Analyses run with this data indicated a 21% increase in recommended average service life increase based on retirement criteria (percentage of capital replaced due to failure mode) and a 25% increase in average service life increase based on survival criteria (percentage of network represented by failure mode). These figures represent a projected 100% implementation of the maintenance strategy improvements CSX has developed over the past five years, Ashtekar said. Due to the reality of rail replacement scheduling, this is a fairly unrealistic number. Based on the current progress of rail replacement thus far, the figures come to an average service life increase of 7% and 8% based on retirement and survival criteria, respectively (see figure 4).
Once established, these physics and economics models remain valuable tools moving forward. As new data comes in, the physics and economics models can be updated so that changes in the field are always represented in terms of quantifiable life extension and dollars-saved.
Between the first study in 2015 and the most recent study in 2020, CSX has implemented a number of changes (rail replacement, maintenance strategy refinement, top-of-rail friction modifier implementation) that are beneficial to the overall health of the system. These improvements take time to implement, and can take much more time to show an ROI; so, one of the biggest benefits afforded by simulation software like DigitalClone is the ability to get that figure immediately, and project it out into the future, CSX’s Dan Hampton said.
Over time, simulated data can be projected against collected field data. CSX plans to use this to help refine the simulations and build confidence in the various models they’ve developed for both management and external auditors.

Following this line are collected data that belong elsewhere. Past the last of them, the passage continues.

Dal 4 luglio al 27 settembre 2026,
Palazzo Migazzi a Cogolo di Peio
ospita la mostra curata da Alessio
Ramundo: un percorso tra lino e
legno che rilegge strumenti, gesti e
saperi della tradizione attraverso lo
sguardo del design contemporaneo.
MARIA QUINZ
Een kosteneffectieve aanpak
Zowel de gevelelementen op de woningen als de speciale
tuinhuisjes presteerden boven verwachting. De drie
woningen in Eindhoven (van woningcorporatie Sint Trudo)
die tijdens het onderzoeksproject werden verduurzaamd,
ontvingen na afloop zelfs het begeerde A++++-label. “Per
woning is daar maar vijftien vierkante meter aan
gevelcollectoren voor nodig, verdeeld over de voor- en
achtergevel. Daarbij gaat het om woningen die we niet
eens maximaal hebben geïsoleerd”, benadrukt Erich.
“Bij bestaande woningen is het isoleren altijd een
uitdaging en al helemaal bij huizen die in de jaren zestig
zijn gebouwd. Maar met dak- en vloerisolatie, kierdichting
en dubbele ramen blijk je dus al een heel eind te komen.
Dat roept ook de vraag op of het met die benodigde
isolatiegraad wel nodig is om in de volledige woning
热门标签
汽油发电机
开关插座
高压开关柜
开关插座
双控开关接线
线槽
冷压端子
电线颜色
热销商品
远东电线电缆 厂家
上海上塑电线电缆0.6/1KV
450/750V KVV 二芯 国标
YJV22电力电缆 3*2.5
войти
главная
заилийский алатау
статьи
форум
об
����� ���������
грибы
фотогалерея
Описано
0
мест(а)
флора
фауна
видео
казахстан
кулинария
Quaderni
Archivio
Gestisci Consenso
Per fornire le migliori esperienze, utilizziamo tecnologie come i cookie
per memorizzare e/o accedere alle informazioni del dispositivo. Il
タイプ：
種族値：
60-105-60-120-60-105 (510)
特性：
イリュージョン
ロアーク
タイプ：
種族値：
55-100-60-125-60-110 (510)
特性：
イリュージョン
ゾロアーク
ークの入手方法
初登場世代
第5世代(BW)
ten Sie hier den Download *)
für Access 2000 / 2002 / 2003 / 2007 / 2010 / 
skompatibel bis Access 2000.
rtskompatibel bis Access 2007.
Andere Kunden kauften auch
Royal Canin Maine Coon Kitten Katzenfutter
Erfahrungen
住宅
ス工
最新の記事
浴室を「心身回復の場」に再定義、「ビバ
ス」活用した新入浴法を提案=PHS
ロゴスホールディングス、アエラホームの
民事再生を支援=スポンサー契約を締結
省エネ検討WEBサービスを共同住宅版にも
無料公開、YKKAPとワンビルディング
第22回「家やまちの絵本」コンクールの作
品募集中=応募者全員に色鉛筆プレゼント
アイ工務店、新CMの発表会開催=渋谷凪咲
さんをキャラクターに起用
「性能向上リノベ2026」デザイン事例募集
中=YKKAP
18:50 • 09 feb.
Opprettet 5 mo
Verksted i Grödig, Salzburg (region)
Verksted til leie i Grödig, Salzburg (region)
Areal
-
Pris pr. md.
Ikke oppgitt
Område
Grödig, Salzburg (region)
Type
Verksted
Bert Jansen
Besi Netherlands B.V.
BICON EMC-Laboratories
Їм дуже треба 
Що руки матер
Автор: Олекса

As both physics and economics models become more sophisticated and granular, the importance of quantifying maintenance strategies in terms of their ROI has become more important. Common wisdom and best-practices have to be justified, and, in many cases, leave room for optimization. As simulations like those employed by CSX have shown, optimization of maintenance translates directly to money saved. As new maintenance strategies are put into practice and have time to mature, the data they deliver can in turn inform more refined future models, effectively creating a feedback loop of optimization. It will be interesting to see the results, years from now, of projects like these that are leveraging the advantages of advanced simulations.
Jeff Tuzik is Managing Editor of Interface Journal.
This article is based on presentations made at the 2022 Wheel/Rail Interaction Conference.